Netas' natter

Last Updated: Thu, Nov 22, 2012 19:42 hrs

First, an admission: this is the first Shobhaa Dé novel I have read. And I wish I hadn’t.

Sethji, Ms Dé’s latest offering, is the story of a cunning and ruthless politician from Mirpur in Uttar Pradesh who will go to any extent to win every battle. In the process, he will not spare anyone who poses a threat to him — not even the tabby cat that gave him the potentially fatal diphtheria when he was 12. Sethji is the leader of the Azaad Bharat Socialist Party (ABSP), a crucial coalition partner in the government. He has two wasted sons: Srichand, a lazy good-for-nothing, and Suraj, a good-looking and flamboyant rapist who is also the cynosure of Sethji’s eyes.

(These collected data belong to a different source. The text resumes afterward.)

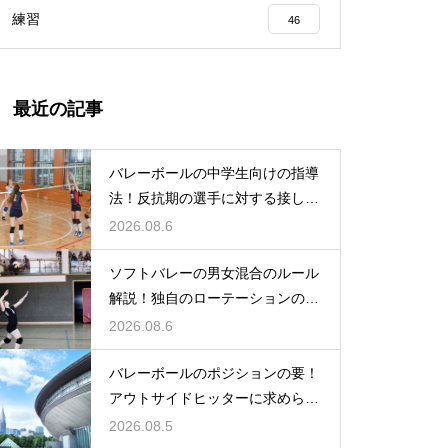
練習
46
最近の記事
バレーボールの中学生向けの指導
法！反抗期の選手に対する接し方
のコツ
2026.08.6
ソフトバレーの男女混合のルール
解説！独自のローテーションの規
定とは
2026.08.6
バレーボールのポジションの要！
アウトサイドヒッターに求められ
る能力
2026.08.5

Sethji trusts no one (his first rule in politics) but for his “ravishing and aloof” daughter-in-law and lover, Amrita, who takes care of his every need — from ensuring he’s served food hot to seeing his deals through and cleaning up the mess that the family finds itself in every now and then. Amrita herself is an enigma, going about it all as her duty and only sometimes revealing her true feelings, emotions and passions.

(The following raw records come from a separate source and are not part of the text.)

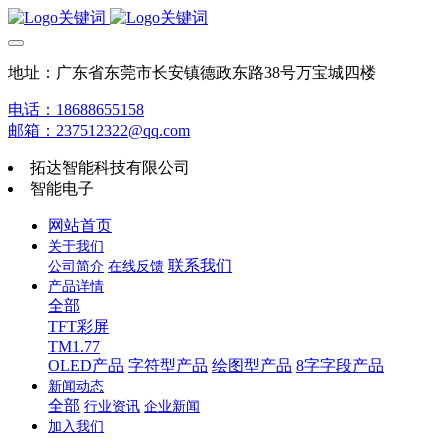
地址：广东省东莞市长安镇德政东路38号万宝城四楼
电话：18688655158
邮箱：237512322@qq.com
拓达智能科技有限公司
智能电子
网站首页
关于我们
联系我们
公司简介
在线反馈
产品详情
全部
TFT彩屏
TM1.77
OLED产品
字符型产品
绘图型产品
8字字段产品
新闻动态
全部
行业资讯
企业新闻
加入我们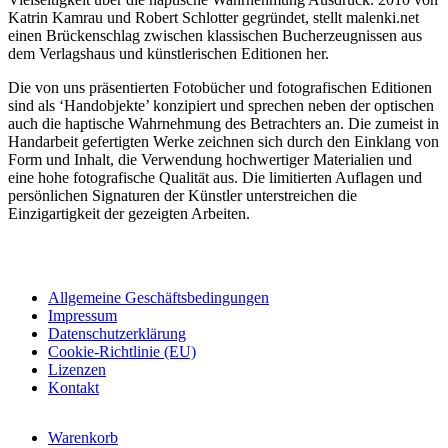
Katrin Kamrau und Robert Schlotter gegründet, stellt malenki.net
einen Brückenschlag zwischen klassischen Bucherzeugnissen aus
dem Verlagshaus und künstlerischen Editionen her.
Die von uns präsentierten Fotobücher und fotografischen Editionen
sind als ‘Handobjekte’ konzipiert und sprechen neben der optischen
auch die haptische Wahrnehmung des Betrachters an. Die zumeist in
Handarbeit gefertigten Werke zeichnen sich durch den Einklang von
Form und Inhalt, die Verwendung hochwertiger Materialien und
eine hohe fotografische Qualität aus. Die limitierten Auflagen und
persönlichen Signaturen der Künstler unterstreichen die
Einzigartigkeit der gezeigten Arbeiten.
Allgemeine Geschäftsbedingungen
Impressum
Datenschutzerklärung
Cookie-Richtlinie (EU)
Lizenzen
Kontakt
Warenkorb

From here, Ms Dé tries to weave a story around the slimy side of politics, the no-holds-barred power struggles, and the dirty wheelings and dealings. She throws in a good amount of masala in her “Hinglish” style. There’s rape (of a “pahadi” girl from the northeast), kidnapping, murder, Bollywood starlets, big businesses, tug of war over national highways contracts, and, of course, the news-hungry media. That’s a lot to fit in 290 pages, especially when about one-third of the novel is consumed by the sexcapades of various characters.

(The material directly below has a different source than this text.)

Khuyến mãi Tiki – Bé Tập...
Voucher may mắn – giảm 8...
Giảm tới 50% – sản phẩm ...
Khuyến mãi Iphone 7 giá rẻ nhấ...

The plot remains weak, though the book does pick up in the second half, after Sethji is kidnapped. Ms Dé spends hardly any time on developing her innumerable characters, many of whom represent stereotypes and clichés. Like Himmatram, Sethji’s servile maalishwalla (masseur), who secretly considers himself superior to his master for having been born into a higher caste. Despite all his money and power, Sethji, smirks Himmatram, is no better than his barber, Bholanath, because the two belong to the same lowly subcaste. Then there’s Akshay Tiwari, “the powerful anchor whose job it was to make politicians squirm and wilt in his studio, while he conducted his aggressive interrogation at prime time”. Sounds familiar? There’s also Kavitaji, who “projected the picture of the perfect Bharatiya naari” with “the prominent ribbon of bright red sindoor she plastered into the parting of her jet-black hair”, which critics referred to as “Kavitaji’s airstrip”. She and her faction intend to bring down Sethji by withdrawing their support to the shaky coalition government that the ABSP is part of. And there’s Simran, “a dancer from the superhit Mithi Mithi”. And Bhau, who is rumoured to own half of Konkan, most of Pune and nearly all of Mumbai. But now his hold over Mumbai is slipping rapidly and his frailty is a matter of concern to his party workers. Sounds familiar again? The only character that appears to have been crafted with some care is Amrita’s; it’s enigmatic and nuanced.

All in all, Sethji is a roller-coaster ride, speeding through characters, situations, risqué encounters, power plays and locations — Delhi, Noida, Mumbai and Bihar. Poor Elvis Presley is also unnecessarily dragged into the book as Ms Dé introduces Rocky 1 and Rocky 2, the two pedigree dogs smuggled into the house by Sethji. Rocky 2, it turns out, is a “hijra of a dog” with no b***s. But by the time Sethji discovers this abnormality, it is too late to “return to sender”, as Ms Dé writes, rather cheekily playing on Elvis Presley’s 1962 rock and roll hit.

To her credit, Ms Dé doesn’t make judgements about her characters. Whether Sethji is “loathsome” or “lovable”, she leaves it up to the reader to decide. Preachy she’s not. But that isn’t enough. A book, after all, has to leave you with something. A story? A character? A surprise? Or shock? And even if it takes you into familiar territory, it should at least have the power of narrative to make you look at it afresh. Loaded with clichés and the all-too-familiar cheap Bollywoodish plot, Sethji doesn’t even entertain.

In the acknowledgements, Ms Dé mentions former Congress president Sitaram Kesri. She writes, “I would have loved to thank the late Sitaram Kesri, God bless his soul, since he intrigued me sufficiently to go forth and create Sethji.” It’s no secret that Kesri was branded a villain by many for pulling the rug from under two prime ministers’ feet – H D Deve Gowda and I K Gujral – in a span of 11 months. The first was when the Budget session was about to begin and the other when the Indo-Pak talks were being planned. Both moves had thrown the country into political turmoil. Even so, I wonder how Kesri would have felt about this “compliment” after reading Sethji. Ms Dé, who has returned to fiction with this book after over 15 years, also writes, “Sethji crawled in my head over a decade ago, and refused to go away. I took that as a sign and started writing the novel.” If only she had let him stay there — in her head.